D. discoideum cells naturally encounter oxidative stress during unicellular growth, multicellular development and terminal spore cell differentiation and dormancy. Understanding the mechanisms underlying their high resistance to oxidative stress remains a key question. It thus represents an ideal system to explore the extent to which protein CoAlation, and its role in oxidative stress responses is conserved in eukaryotes. Here we demonstrate that genes involved in CoA biosynthesis are differentially expressed during growth and morphogenesis, and this pattern correlates with the level of CoA and protein CoAlation. We also found that exposure of D. discoideum to oxidative stress resulted in an increase of protein CoAlation. However, much higher concentrations of oxidising agents were required to induce protein CoAlation in D. discoideum, when compared to mammalian cells and bacteria [9,10]. Increased resistance to oxidative stress has been attributed to a very high level of catalase activity. Indeed, we found that H2O2-induced protein CoAlation is significantly increased in CatA-deficient D. discoideum cells. Taken together, these findings indicate that changes in the level of CoA and protein CoAlation are associated with redox regulation when D. discoideum cells are exposed to oxidative and metabolic stress.

2. Materials and methods

2.1. CoA antibodies

Anti-CoA monoclonal antibodies were previously reported [17]. The following antibodies and dilutions were used in Western blotting: anti-CoA, 1F10 (1:6000 dilution); anti-GSH (rabbit polyclonal, 1:2000 dilution, Abcam); and secondary goat anti-mouse immunoglobulin (IgG) conjugated to AlexaFluor680 (1:10000 dilution, Life Technologies) supplemented with 0.02% sodium dodecyl sulphate (SDS).

2.2. Cell culture

D. discoideum cells were cultured in suspension in axenic HL5 medium (ForMedium) supplemented with vitamin B12 (0.6 μg/ml) and folate (0.2 μg/ml) at 22 °C. Cells of the Ax3 strain were used in experiments involving treatment with oxidising agents. Morphogenesis studies were performed using Ax4 cells. HEK293 cells and HEK293 cells stably overexpressing Pank1β (HEK293/Pank1β) were maintained in DMEM (Lonza) supplemented with 50 U/ml penicillin, 0.25 μg/ml streptomycin (Lonza) and 10% foetal bovine serum (FBS, Hyclone) in 5% CO2 and 37 °C.

» **Recorded data**
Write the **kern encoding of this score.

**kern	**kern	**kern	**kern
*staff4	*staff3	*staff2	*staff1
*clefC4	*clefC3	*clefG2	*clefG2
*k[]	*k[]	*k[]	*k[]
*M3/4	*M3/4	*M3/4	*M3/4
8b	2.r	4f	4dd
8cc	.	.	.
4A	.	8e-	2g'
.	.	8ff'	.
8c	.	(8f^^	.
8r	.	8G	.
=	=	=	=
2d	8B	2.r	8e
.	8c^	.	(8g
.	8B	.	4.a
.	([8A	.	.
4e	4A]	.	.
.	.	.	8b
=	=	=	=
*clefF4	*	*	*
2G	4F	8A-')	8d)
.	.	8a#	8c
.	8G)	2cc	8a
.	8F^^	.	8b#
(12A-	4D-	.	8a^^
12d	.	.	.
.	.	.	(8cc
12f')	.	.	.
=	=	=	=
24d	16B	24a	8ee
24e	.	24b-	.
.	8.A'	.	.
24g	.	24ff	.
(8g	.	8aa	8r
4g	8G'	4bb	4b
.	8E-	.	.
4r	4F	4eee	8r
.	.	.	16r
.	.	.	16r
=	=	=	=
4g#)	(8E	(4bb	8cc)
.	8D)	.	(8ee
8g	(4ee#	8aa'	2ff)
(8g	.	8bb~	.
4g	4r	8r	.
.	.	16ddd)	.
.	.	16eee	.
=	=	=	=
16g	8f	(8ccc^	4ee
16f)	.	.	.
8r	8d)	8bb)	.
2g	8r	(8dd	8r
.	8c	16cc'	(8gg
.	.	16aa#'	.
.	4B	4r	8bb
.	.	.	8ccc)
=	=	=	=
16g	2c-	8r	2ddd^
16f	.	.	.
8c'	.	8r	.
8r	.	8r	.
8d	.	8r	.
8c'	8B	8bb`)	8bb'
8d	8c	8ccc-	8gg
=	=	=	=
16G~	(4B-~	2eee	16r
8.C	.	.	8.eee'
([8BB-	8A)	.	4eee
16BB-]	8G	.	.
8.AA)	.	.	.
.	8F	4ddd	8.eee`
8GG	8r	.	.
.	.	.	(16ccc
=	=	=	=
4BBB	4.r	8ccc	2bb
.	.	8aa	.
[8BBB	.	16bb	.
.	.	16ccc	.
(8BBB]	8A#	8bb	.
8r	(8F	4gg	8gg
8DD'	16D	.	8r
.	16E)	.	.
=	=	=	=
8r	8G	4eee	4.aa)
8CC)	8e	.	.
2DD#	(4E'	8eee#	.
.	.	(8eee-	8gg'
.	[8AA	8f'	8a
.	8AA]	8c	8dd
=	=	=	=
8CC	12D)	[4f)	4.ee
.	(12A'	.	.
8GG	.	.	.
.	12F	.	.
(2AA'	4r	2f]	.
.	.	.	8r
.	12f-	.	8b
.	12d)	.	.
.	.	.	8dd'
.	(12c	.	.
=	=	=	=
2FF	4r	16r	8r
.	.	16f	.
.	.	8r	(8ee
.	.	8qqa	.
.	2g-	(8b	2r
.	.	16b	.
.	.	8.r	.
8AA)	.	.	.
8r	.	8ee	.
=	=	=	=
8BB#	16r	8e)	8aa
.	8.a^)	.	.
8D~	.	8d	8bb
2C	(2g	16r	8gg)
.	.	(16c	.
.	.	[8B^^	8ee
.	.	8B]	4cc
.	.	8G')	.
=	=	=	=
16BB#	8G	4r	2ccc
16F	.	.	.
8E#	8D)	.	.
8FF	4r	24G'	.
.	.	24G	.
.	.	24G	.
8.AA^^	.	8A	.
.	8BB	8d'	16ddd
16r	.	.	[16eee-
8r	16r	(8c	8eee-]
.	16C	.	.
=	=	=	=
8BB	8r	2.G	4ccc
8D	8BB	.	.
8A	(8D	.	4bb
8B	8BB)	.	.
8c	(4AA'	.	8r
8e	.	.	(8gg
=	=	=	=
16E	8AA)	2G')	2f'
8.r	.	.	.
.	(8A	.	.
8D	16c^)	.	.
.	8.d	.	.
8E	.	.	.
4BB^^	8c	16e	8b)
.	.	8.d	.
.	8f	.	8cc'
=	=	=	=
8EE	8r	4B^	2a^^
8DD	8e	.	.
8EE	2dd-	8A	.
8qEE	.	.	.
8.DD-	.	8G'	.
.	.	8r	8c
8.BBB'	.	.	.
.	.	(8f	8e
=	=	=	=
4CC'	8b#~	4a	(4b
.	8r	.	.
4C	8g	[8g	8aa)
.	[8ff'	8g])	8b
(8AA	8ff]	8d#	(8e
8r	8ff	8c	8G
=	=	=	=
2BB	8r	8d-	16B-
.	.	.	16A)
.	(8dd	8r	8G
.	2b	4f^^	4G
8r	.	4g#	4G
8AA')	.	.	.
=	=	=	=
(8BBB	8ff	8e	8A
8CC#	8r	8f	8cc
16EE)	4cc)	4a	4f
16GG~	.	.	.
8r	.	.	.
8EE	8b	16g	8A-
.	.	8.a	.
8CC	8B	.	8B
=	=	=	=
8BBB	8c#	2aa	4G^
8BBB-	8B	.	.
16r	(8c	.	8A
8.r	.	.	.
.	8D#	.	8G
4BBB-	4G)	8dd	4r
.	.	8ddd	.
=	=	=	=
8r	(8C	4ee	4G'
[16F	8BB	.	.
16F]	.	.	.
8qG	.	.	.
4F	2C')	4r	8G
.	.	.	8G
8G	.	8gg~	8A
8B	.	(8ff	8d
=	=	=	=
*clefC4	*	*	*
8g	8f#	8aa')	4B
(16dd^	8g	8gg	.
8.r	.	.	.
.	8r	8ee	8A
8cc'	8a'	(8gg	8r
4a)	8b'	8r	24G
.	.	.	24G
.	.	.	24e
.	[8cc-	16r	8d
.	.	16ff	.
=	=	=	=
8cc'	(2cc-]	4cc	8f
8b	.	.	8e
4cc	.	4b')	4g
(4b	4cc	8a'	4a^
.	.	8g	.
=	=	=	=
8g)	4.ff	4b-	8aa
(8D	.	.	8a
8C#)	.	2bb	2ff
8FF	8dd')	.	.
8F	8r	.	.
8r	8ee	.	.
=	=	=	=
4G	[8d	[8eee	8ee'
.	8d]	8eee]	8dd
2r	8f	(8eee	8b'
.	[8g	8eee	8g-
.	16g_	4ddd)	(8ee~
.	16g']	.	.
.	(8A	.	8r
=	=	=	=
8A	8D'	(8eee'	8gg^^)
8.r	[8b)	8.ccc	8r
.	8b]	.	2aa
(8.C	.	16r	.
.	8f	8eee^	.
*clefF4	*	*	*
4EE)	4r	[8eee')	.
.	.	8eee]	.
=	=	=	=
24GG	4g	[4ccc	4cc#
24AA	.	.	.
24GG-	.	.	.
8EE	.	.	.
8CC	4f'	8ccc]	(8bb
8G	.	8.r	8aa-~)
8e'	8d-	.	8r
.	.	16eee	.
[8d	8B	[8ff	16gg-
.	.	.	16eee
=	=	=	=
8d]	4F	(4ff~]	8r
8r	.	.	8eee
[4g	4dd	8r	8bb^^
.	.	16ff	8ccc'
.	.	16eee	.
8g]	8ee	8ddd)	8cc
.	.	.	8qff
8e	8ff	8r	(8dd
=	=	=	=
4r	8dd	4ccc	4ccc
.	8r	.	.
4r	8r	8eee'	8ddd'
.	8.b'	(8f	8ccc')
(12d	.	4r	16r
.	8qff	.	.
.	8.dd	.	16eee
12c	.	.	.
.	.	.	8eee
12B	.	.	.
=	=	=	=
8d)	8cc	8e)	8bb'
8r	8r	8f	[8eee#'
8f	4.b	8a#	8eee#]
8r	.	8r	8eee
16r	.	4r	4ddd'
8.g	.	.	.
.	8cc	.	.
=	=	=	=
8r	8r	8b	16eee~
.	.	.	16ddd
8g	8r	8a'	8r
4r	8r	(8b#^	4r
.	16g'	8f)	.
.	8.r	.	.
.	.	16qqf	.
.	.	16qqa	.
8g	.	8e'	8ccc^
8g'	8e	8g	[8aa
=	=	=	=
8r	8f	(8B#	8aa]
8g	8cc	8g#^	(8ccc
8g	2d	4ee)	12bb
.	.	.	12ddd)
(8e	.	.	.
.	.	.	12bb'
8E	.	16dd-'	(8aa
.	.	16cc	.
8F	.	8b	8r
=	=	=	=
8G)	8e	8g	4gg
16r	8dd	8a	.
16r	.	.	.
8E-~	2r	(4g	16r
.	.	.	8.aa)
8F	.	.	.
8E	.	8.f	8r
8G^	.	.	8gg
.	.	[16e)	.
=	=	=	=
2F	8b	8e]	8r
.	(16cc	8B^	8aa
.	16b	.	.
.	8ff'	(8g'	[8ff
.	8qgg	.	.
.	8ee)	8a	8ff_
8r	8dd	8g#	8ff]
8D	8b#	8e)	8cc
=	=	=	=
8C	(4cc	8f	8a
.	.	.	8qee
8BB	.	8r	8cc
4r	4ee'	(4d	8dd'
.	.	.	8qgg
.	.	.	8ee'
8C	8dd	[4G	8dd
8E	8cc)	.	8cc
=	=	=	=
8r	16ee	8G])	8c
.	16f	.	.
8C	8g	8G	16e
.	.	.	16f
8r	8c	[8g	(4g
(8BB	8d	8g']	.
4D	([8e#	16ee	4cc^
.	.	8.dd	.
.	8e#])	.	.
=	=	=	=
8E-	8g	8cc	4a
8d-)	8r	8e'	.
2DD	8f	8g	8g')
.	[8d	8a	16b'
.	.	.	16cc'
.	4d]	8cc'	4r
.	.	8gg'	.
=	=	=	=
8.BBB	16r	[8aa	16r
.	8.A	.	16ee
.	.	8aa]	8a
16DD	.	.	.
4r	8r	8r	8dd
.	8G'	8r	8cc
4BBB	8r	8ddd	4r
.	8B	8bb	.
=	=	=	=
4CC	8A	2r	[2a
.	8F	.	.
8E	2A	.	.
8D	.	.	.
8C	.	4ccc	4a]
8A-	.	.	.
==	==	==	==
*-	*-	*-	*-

» **Task 1**
Set down the part of the D. discoideum CoAlation text starting at "2. Materials and" and ending at "dodecyl sulphate (SDS).", word for word.
» **Task 2**
Carry the D. discoideum CoAlation text forward from its last sentence.

» **Task answer 1**
2. Materials and methods

2.1. CoA antibodies

Anti-CoA monoclonal antibodies were previously reported [17]. The following antibodies and dilutions were used in Western blotting: anti-CoA, 1F10 (1:6000 dilution); anti-GSH (rabbit polyclonal, 1:2000 dilution, Abcam); and secondary goat anti-mouse immunoglobulin (IgG) conjugated to AlexaFluor680 (1:10000 dilution, Life Technologies) supplemented with 0.02% sodium dodecyl sulphate (SDS).

» **Task answer 2**
2.3. Oxidative stress induction

Cells in mid-log phase were collected by centrifugation for 4 min at 2200 rpm and washed three times to remove folate, which can act as antioxidant and neutralise oxidising agents [18]. Cells were re-suspended at a cell density of 2.5 × 106 cells/ml in vitamin-free HL5 media and shaken at 180 rpm at 22 °C for 60 min. This was followed by treatment for 30 min with diamide, H2O2 or t-butylhydroperoxide (TBH). Cells were collected via centrifugation at 3500 rpm and 4 °C and frozen on dry ice.

2.4. Cell development

Log phase D. discoideum cells were collected by centrifugation and washed with KK2 potassium phosphate buffer (20 mM K2HPO4, KH2PO4, pH6.8) before re-suspending at a density of 1 × 108 cells/ml in KK2. 3 × 107 cells were evenly spread over the surface of a freshly prepared 10 cm agar plate (20 ml of 1.5% agar in KK2) to induce starvation and initiate differentiation. Plates were incubated in a humid box at 22 °C in the dark before harvesting by centrifugation. Cells were instantly frozen in dry ice.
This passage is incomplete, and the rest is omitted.